New Greek Manuscript at the Fisher
For 111 years, the Codex Torontonensis, the oldest complete book in the Fisher Library, has been awaiting a companion from its Byzantine home to join it on our library shelves. This past February, that long wait finally ended. Through the kind auspices of the Office of the Chief Librarian and the University’s Collection Development Department, a Greek Gospel Lectionary was added to the Fisher’s medieval manuscript holdings.
Like the Codex, it was most likely transcribed at Constantinople in the middle of the eleventh century, and displays many of the same artistic and calligraphic traits (see images below - click on the image for a larger view). Apart from its antiquity and simple beauty, what sets this manuscript apart from the others in the library is its remarkable provenance. It was most likely created for use in one of the provincial churches outside of Constantinople, and by the late sixteenth century, formed part of a parish library near Trebizond, on the southern shore of the Black Sea. Its whereabouts between the sixteenth and the nineteenth centuries are unclear, but what is certain is that it was housed at the Metochion (or ecclesiastical embassy church) of the Holy Sepulchre at Constantinople in 1892, together with the now famous “Archimedes Palimpsest.”

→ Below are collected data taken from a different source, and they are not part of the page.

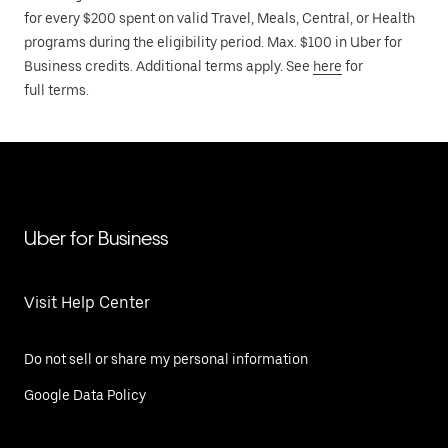
for every $200 spent on valid Travel, Meals, Central, or Health
programs during the eligibility period. Max. $100 in Uber for
Business credits. Additional terms apply. See
here
for
full terms.
Uber for Business
Visit Help Center
Do not sell or share my personal information
Google Data Policy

At some point in the 1920s, both manuscripts were purchased by the Turko-French antiquarian and bibliophile, Salomon Guerson (1872-1970). It is now known that Guerson altered his manuscripts, supplying forged miniatures in some, while removing folios from others, including the Archimedes, to reinsert elsewhere with “new” texts and images.
What treasures this new addition to the Fisher collections will reveal is now in the hands of our scholars; and for our students, it represents one more piece of literary archeology on which to train their codicological eyes.